DO THIS >>
Convert the entries below, from the first line through the line containing "family: Caeciliusidae", inclusive, into a Markdown table with two columns: Row, holding a running number, and Line, holding the text of each line. Leave out any blank lines.

EXTRACTED DATA >>
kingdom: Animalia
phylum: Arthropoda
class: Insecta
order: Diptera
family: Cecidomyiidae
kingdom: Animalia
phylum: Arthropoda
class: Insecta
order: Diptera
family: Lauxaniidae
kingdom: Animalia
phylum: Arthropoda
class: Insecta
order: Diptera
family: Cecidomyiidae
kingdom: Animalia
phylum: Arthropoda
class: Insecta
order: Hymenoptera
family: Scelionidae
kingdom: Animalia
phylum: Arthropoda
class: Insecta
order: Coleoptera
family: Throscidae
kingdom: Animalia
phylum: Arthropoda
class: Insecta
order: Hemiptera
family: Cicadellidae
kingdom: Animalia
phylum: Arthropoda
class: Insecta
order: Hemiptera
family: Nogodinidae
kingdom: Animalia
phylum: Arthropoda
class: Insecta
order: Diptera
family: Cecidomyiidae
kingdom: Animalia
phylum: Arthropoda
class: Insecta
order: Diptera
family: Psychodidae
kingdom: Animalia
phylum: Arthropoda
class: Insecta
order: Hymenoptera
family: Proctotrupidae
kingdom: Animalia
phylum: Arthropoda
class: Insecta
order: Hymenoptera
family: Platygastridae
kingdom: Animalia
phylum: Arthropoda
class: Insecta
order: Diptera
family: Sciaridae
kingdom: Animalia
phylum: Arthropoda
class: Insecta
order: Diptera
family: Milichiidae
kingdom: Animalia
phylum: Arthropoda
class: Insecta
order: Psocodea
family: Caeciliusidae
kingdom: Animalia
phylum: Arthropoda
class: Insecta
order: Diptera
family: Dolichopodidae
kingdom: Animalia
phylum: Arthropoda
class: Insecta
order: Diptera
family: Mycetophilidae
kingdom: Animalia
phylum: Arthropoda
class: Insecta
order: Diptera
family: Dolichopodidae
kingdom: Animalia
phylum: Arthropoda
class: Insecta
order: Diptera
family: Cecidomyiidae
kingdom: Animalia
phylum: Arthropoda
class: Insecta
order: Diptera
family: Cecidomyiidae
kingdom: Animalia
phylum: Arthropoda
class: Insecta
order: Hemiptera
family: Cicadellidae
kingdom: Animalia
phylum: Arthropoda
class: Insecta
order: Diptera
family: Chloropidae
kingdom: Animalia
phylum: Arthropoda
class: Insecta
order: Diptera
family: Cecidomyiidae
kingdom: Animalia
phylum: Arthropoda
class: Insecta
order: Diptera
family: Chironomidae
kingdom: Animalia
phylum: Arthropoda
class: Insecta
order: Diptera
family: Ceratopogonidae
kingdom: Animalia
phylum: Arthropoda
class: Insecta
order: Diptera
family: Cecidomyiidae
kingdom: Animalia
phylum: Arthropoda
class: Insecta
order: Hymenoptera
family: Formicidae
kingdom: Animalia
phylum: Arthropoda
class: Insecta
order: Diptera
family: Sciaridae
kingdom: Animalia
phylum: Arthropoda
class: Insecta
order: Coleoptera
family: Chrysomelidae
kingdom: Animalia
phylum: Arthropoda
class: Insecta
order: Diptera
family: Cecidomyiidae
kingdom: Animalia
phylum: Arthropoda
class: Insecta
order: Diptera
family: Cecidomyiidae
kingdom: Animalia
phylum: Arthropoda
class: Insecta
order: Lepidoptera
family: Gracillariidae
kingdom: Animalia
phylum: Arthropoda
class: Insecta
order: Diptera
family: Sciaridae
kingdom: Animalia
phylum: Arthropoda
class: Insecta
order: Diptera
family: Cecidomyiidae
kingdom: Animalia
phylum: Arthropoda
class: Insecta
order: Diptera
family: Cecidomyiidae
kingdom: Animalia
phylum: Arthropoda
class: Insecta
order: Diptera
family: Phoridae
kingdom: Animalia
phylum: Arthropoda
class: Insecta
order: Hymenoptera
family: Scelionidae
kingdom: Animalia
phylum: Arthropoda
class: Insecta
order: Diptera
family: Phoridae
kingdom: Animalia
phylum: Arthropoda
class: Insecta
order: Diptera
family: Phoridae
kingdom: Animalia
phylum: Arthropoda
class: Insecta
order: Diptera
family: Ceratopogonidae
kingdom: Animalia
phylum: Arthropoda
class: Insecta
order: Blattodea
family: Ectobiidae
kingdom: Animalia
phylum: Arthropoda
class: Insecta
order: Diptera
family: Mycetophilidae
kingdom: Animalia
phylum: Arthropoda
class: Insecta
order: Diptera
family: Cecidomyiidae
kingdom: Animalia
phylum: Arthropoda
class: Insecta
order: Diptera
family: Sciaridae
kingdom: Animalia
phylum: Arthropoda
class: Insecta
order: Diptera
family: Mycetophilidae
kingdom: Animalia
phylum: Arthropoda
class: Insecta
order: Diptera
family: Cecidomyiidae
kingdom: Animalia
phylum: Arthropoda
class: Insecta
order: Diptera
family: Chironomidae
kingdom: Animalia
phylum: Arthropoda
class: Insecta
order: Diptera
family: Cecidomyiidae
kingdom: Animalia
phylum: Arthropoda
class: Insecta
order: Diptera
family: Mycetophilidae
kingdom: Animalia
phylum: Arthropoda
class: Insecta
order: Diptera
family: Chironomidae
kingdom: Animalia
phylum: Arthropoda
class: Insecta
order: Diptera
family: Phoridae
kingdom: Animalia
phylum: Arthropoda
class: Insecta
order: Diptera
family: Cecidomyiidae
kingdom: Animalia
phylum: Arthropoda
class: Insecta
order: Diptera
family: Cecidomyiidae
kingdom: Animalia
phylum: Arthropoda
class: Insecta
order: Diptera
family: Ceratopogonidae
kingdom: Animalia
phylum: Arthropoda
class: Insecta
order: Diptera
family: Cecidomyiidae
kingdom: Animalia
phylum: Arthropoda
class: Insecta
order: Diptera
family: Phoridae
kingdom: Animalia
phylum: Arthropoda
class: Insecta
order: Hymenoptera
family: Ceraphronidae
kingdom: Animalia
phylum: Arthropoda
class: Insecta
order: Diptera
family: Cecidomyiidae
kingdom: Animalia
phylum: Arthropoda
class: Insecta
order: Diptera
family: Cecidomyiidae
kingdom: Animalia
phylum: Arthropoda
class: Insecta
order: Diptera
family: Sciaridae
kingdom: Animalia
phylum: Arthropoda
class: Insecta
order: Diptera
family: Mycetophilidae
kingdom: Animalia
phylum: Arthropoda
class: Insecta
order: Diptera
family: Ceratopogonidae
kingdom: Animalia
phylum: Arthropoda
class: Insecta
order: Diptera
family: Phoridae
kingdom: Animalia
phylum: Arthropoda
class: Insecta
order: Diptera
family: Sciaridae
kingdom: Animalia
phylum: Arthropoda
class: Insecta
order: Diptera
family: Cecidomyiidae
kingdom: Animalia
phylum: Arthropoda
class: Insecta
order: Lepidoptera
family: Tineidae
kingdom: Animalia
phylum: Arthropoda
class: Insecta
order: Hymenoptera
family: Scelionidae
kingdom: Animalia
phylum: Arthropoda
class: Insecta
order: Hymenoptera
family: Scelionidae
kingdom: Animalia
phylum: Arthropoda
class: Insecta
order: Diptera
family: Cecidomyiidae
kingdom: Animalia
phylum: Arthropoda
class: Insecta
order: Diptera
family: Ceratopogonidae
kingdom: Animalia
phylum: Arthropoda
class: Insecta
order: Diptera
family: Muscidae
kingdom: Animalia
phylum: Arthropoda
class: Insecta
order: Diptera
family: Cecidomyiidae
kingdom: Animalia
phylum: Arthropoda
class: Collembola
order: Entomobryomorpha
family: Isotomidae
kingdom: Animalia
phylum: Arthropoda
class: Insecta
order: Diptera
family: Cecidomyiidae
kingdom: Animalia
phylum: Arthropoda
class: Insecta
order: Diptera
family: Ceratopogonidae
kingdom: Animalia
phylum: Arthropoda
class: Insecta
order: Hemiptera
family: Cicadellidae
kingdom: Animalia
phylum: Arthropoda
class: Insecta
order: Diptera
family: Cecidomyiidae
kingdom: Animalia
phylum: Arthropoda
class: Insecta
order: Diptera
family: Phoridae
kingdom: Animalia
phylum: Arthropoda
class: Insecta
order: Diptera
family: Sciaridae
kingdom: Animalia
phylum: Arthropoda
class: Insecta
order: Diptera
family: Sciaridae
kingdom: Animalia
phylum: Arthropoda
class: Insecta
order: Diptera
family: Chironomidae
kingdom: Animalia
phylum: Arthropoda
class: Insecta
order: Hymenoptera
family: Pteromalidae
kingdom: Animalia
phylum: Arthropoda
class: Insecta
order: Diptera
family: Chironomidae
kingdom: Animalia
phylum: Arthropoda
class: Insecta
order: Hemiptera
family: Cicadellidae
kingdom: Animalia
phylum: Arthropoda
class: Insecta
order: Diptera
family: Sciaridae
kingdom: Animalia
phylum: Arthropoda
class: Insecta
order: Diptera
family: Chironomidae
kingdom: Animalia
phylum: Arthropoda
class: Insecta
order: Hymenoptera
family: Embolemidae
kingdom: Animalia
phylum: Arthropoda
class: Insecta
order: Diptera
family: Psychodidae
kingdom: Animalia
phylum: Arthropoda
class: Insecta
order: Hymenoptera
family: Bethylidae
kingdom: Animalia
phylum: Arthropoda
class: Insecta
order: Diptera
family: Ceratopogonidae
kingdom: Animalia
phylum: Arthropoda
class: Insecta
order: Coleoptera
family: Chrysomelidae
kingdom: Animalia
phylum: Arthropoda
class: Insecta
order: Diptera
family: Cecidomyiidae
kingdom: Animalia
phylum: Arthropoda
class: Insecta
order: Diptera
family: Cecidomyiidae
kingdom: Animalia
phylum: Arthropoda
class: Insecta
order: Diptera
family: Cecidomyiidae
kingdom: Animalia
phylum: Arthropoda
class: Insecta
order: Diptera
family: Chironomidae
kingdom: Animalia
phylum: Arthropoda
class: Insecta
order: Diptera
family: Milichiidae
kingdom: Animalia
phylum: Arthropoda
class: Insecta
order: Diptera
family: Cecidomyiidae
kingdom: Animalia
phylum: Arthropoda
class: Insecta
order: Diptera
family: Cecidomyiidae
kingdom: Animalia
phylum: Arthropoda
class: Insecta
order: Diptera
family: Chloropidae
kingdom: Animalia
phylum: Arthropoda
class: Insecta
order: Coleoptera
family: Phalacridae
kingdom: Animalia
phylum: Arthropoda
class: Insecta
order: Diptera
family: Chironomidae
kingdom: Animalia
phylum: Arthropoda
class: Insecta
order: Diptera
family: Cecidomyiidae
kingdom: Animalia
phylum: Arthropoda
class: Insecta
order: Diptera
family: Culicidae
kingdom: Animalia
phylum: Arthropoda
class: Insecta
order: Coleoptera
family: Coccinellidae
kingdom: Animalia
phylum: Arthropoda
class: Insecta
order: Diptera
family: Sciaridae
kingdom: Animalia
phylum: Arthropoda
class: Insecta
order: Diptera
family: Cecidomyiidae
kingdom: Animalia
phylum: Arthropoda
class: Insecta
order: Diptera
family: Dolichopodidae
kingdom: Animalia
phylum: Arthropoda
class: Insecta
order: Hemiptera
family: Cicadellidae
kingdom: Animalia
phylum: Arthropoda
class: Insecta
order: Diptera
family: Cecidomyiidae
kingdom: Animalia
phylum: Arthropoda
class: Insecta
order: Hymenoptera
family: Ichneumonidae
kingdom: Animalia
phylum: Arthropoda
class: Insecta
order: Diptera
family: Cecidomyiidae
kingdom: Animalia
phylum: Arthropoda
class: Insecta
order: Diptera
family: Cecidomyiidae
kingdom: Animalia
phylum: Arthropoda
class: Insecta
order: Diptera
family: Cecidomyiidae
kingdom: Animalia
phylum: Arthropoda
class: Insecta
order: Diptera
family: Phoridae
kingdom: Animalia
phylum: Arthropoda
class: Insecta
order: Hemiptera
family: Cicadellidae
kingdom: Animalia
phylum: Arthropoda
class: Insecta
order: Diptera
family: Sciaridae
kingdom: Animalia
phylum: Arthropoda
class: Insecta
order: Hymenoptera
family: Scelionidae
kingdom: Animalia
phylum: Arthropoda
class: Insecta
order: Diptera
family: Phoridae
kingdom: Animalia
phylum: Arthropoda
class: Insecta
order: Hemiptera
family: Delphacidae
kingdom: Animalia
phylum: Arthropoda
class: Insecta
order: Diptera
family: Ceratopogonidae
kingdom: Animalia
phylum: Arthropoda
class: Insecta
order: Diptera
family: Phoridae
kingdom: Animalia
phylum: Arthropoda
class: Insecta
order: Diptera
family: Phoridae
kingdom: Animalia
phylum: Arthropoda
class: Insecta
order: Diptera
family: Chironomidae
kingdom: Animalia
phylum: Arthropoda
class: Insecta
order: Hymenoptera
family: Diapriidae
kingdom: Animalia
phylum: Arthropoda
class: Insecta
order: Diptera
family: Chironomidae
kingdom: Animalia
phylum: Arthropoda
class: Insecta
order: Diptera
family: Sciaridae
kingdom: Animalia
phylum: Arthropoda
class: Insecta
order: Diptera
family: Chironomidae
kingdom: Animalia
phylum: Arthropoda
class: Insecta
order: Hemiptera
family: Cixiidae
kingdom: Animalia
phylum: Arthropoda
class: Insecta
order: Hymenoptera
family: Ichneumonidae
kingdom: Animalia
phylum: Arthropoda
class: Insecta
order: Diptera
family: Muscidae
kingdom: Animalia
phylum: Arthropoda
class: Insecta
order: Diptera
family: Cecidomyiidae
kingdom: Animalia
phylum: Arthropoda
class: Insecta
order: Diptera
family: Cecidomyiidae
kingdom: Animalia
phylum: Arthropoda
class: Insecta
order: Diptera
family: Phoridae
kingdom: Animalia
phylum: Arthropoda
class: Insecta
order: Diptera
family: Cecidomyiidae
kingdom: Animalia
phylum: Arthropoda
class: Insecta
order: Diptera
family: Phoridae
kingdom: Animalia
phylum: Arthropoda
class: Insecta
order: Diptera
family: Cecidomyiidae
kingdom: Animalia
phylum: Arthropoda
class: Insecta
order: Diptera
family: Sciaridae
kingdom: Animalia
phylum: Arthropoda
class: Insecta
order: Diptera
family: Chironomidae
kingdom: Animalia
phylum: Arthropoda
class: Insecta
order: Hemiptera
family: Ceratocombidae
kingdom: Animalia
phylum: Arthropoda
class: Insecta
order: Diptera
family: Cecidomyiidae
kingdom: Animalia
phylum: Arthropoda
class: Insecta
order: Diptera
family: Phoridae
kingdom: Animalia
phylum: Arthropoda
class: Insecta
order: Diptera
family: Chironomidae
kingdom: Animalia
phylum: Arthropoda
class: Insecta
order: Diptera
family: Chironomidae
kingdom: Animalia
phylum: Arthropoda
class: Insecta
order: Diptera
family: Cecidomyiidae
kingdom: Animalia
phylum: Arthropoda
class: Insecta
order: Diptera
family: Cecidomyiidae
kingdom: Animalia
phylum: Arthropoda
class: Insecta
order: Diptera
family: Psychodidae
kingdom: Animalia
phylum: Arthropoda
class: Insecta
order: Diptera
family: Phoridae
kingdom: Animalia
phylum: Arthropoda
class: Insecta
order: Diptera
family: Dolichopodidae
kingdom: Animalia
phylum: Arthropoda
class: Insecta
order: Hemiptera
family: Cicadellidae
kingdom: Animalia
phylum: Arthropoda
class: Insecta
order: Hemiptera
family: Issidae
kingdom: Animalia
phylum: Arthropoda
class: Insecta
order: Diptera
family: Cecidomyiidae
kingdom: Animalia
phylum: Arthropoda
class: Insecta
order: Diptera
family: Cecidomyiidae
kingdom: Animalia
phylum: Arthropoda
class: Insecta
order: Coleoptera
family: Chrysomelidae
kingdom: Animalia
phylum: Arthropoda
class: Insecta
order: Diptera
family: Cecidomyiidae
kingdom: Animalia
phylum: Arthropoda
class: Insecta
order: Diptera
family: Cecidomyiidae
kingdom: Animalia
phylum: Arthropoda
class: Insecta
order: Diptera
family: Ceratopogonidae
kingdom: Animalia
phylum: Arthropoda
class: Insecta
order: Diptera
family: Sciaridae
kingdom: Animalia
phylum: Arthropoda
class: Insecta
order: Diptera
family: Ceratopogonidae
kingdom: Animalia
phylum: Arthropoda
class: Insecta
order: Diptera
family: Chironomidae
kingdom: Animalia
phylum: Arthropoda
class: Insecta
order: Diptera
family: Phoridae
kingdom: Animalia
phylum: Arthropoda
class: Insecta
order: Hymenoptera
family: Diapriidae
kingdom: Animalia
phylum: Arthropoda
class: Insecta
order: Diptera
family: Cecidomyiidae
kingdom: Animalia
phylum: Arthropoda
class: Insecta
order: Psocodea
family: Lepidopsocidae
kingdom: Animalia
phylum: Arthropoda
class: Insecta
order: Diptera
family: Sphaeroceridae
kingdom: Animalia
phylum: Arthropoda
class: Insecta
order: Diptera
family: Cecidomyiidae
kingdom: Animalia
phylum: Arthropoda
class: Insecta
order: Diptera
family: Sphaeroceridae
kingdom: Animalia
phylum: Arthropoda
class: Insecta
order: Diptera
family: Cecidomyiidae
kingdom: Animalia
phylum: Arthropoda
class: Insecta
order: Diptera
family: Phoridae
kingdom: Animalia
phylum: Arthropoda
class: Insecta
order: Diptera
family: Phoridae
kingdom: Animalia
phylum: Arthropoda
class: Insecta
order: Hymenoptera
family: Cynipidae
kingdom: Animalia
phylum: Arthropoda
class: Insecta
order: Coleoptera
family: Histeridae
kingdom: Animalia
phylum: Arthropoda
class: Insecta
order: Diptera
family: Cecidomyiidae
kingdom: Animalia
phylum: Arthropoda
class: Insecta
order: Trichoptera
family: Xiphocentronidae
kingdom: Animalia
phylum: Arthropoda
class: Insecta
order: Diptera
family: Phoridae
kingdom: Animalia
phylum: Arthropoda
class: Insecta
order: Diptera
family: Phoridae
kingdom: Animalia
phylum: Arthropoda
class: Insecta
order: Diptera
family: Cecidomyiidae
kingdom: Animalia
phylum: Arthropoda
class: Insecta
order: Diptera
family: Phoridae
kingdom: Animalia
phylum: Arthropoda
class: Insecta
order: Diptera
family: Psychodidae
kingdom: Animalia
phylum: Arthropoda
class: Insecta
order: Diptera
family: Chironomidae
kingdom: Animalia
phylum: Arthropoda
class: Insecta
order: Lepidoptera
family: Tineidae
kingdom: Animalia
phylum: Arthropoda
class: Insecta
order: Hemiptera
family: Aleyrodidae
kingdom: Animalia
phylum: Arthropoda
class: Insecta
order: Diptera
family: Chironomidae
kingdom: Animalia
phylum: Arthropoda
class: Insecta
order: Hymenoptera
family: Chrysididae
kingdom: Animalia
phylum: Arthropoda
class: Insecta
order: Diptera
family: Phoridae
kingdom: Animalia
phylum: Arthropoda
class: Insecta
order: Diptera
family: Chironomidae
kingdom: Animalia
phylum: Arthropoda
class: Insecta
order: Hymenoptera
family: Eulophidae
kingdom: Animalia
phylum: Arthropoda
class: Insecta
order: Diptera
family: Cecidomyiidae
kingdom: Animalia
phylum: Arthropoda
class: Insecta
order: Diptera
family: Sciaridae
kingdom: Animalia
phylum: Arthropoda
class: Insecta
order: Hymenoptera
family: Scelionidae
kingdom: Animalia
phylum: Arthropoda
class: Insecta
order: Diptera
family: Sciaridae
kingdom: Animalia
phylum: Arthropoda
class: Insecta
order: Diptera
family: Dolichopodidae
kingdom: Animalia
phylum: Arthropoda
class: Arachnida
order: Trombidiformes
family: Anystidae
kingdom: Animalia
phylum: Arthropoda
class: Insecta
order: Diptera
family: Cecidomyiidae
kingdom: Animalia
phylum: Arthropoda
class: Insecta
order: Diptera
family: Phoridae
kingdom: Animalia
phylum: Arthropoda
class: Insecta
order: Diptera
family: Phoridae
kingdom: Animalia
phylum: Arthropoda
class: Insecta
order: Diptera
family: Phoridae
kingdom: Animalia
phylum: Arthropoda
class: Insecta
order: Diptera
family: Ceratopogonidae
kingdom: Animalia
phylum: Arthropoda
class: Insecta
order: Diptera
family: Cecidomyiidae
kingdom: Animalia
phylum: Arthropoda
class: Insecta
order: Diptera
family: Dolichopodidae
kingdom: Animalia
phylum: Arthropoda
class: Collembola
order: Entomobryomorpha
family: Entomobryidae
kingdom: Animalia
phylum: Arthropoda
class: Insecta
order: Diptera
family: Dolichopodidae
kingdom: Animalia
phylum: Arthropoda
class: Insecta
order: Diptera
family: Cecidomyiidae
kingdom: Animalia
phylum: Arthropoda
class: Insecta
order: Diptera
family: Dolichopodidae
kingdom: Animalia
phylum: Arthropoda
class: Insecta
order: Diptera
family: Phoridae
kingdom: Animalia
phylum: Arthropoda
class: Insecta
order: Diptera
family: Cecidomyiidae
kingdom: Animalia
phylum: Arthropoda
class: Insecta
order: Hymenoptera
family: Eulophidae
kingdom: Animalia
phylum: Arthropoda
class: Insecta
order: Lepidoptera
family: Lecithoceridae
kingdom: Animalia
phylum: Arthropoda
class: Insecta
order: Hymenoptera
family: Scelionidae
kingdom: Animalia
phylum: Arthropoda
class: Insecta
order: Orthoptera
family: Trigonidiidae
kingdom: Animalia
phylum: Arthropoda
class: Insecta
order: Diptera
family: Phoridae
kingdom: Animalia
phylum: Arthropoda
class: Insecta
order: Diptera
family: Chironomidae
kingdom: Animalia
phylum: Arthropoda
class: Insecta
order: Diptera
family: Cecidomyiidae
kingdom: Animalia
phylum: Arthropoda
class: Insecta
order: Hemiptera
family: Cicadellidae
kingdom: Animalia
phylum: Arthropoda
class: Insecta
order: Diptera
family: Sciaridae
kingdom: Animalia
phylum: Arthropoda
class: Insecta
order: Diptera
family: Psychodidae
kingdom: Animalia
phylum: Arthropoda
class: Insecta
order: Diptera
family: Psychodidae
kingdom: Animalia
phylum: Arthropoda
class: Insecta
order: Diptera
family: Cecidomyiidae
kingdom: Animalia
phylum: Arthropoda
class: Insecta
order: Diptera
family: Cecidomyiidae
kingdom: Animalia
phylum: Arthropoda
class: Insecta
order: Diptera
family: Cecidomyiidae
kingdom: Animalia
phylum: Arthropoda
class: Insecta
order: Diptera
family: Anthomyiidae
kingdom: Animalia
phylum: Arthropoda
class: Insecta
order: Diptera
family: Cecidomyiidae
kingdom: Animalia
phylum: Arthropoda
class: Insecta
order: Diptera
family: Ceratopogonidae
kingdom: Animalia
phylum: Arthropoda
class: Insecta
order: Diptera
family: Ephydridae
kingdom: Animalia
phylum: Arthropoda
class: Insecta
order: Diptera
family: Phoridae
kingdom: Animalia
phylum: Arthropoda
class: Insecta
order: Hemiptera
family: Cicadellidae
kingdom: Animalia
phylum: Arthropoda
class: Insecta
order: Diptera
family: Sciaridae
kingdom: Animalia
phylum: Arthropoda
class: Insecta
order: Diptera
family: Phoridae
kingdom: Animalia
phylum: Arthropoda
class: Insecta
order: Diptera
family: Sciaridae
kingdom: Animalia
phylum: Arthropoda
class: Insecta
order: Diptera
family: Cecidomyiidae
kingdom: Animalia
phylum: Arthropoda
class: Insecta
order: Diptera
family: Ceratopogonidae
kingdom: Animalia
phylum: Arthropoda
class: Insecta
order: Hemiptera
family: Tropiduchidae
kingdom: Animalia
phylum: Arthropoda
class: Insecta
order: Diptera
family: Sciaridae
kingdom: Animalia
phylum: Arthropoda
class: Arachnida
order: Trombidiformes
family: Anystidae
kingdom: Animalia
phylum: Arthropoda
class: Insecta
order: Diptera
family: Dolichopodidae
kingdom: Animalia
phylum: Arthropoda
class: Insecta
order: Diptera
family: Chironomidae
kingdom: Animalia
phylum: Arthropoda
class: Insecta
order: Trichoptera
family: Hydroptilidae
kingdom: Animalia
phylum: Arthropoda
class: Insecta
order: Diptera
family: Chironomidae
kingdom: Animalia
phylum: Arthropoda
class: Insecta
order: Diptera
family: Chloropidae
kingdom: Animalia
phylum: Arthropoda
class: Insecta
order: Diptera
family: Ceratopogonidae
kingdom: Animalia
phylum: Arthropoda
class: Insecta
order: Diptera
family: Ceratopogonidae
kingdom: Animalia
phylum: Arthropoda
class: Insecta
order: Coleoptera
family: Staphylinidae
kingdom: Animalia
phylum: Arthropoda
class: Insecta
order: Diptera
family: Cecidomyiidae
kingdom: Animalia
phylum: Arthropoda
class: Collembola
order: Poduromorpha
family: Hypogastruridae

ANSWER >>
| Row | Line |
|---|---|
| 1 | kingdom: Animalia |
| 2 | phylum: Arthropoda |
| 3 | class: Insecta |
| 4 | order: Diptera |
| 5 | family: Cecidomyiidae |
| 6 | kingdom: Animalia |
| 7 | phylum: Arthropoda |
| 8 | class: Insecta |
| 9 | order: Diptera |
| 10 | family: Lauxaniidae |
| 11 | kingdom: Animalia |
| 12 | phylum: Arthropoda |
| 13 | class: Insecta |
| 14 | order: Diptera |
| 15 | family: Cecidomyiidae |
| 16 | kingdom: Animalia |
| 17 | phylum: Arthropoda |
| 18 | class: Insecta |
| 19 | order: Hymenoptera |
| 20 | family: Scelionidae |
| 21 | kingdom: Animalia |
| 22 | phylum: Arthropoda |
| 23 | class: Insecta |
| 24 | order: Coleoptera |
| 25 | family: Throscidae |
| 26 | kingdom: Animalia |
| 27 | phylum: Arthropoda |
| 28 | class: Insecta |
| 29 | order: Hemiptera |
| 30 | family: Cicadellidae |
| 31 | kingdom: Animalia |
| 32 | phylum: Arthropoda |
| 33 | class: Insecta |
| 34 | order: Hemiptera |
| 35 | family: Nogodinidae |
| 36 | kingdom: Animalia |
| 37 | phylum: Arthropoda |
| 38 | class: Insecta |
| 39 | order: Diptera |
| 40 | family: Cecidomyiidae |
| 41 | kingdom: Animalia |
| 42 | phylum: Arthropoda |
| 43 | class: Insecta |
| 44 | order: Diptera |
| 45 | family: Psychodidae |
| 46 | kingdom: Animalia |
| 47 | phylum: Arthropoda |
| 48 | class: Insecta |
| 49 | order: Hymenoptera |
| 50 | family: Proctotrupidae |
| 51 | kingdom: Animalia |
| 52 | phylum: Arthropoda |
| 53 | class: Insecta |
| 54 | order: Hymenoptera |
| 55 | family: Platygastridae |
| 56 | kingdom: Animalia |
| 57 | phylum: Arthropoda |
| 58 | class: Insecta |
| 59 | order: Diptera |
| 60 | family: Sciaridae |
| 61 | kingdom: Animalia |
| 62 | phylum: Arthropoda |
| 63 | class: Insecta |
| 64 | order: Diptera |
| 65 | family: Milichiidae |
| 66 | kingdom: Animalia |
| 67 | phylum: Arthropoda |
| 68 | class: Insecta |
| 69 | order: Psocodea |
| 70 | family: Caeciliusidae |